I cried. The weight of my greatest fear about moving, no job, had been lifted. Suddenly the whole process of moving became a whole lot easier. Now, I’d gotten very lucky, and looking back today, six years later, I’m still completely stunned by it. And despite that I haven’t worked for that company in almost 3 years now, I still feel that I owe my old boss a debt that I can probably never repay. I won’t ever forget that day.
Phase 6: The Move Itself
The next big step was hiring a mover. Renting a truck was out of the question, I wanted to make sure that I had people to help me move in when I got to Florida, and hiring movers does that. Sure it costs a lot more money, but unless you’re lucky enough to have friends on both sides of your move (mine was MA and FL), there’s really no other way to do this. So since Cheryl and I didn’t know anyone living in FL at the time, we went with movers. My only real recommendations are this: make sure they’ll come to your home to give you the estimate, and make sure you receive proof that they are licensed, bonded, and insured.
Once our lease started for our new apartment, which if you recall was before our moving date (I told you there was a reason), we planned a trip down to Florida.
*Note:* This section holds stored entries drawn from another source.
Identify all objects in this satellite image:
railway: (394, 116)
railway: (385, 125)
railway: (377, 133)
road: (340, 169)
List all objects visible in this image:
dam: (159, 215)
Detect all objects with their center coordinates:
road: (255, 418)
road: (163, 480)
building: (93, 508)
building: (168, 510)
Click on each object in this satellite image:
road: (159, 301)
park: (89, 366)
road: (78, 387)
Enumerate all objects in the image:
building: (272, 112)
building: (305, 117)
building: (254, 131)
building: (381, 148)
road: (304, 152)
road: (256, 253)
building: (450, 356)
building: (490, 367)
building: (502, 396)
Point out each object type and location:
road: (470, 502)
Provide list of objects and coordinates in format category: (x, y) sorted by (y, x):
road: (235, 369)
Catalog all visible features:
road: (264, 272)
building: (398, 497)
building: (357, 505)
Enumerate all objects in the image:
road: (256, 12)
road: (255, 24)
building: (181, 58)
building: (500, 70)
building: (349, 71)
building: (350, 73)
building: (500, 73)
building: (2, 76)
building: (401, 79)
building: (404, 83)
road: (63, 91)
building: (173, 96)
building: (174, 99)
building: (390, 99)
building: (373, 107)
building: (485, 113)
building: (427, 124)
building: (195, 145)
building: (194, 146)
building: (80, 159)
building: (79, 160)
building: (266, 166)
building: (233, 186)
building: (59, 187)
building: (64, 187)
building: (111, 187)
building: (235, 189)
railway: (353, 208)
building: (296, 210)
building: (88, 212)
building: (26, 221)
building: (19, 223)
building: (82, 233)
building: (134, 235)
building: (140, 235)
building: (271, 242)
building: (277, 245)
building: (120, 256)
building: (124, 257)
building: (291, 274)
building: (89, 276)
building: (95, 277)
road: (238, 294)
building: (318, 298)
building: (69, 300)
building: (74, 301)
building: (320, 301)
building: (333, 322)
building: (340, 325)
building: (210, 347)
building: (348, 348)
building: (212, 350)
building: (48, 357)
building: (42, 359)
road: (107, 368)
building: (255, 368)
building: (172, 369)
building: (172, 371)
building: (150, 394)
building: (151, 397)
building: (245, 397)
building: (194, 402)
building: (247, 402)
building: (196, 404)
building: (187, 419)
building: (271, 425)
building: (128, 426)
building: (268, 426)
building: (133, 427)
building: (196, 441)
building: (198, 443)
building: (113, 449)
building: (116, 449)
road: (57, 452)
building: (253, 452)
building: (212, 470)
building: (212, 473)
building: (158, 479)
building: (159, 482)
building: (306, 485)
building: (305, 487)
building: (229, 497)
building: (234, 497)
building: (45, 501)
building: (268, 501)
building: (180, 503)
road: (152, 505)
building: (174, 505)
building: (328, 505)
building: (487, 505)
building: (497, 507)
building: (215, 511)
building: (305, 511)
This was a road trip as the plan was to move down many of our more precious items and get them situated in our new apartment. We rented a van and headed down. I don’t honestly remember a whole lot from that trip as there was so much was going on. We didn’t actually stay in the apartment because it wasn’t yet furnished, but we did stop by a few times just to make sure we were still comfortable with the location.
For our closing, we met with our lawyer at the buyer’s mortgage agent. Again, not everyone will have a lawyer at their closing, but it helped us quite a bit. In a closing you don’t generally get the money you’re due right away as it has to sit in escrow. As we left Massachusetts for Florida that same day, literally from the closing, having a lawyer allowed for us to have them receive the payment for us and get it to us not long after we arrived down in Florida.
Phase 7: The Other Stuff
Cheryl and I are Jewish, so I felt it important to mention that throughout much of this process, we were researching synagogues. In the United States the Jewish population has about a 45% affiliation rate – meaning that 45% of the Jews in the US belong to a synagogue. Central Florida is much lower, having about a 30% affiliation rate. Strangely though it has more synagogues to choose from then you might expect. We narrowed it down to three we were really interested in, and on subsequent trips we managed to attend two of them. We didn’t finalize our decision between those two until after we moved down, and we’ve since moved to a completely different Temple closer to where we live now.
The point here is that you should try to remember all the other things in your life that need a transition as well. It’s not just about moving you, your stuff, and your job. It’s about moving your whole life. Try not to let something important slip by you in the process, or you may later regret it.
I’m certain that I’m not the only person who’s gone through this (I can think of two others who I see quite often), so I’d love to hear some experience from others. Have you moved to Florida to be closer to WDW? What was the process like for you? Are you thinking of moving to Florida? Or any other questions you might have? Won’t you be my neighbor?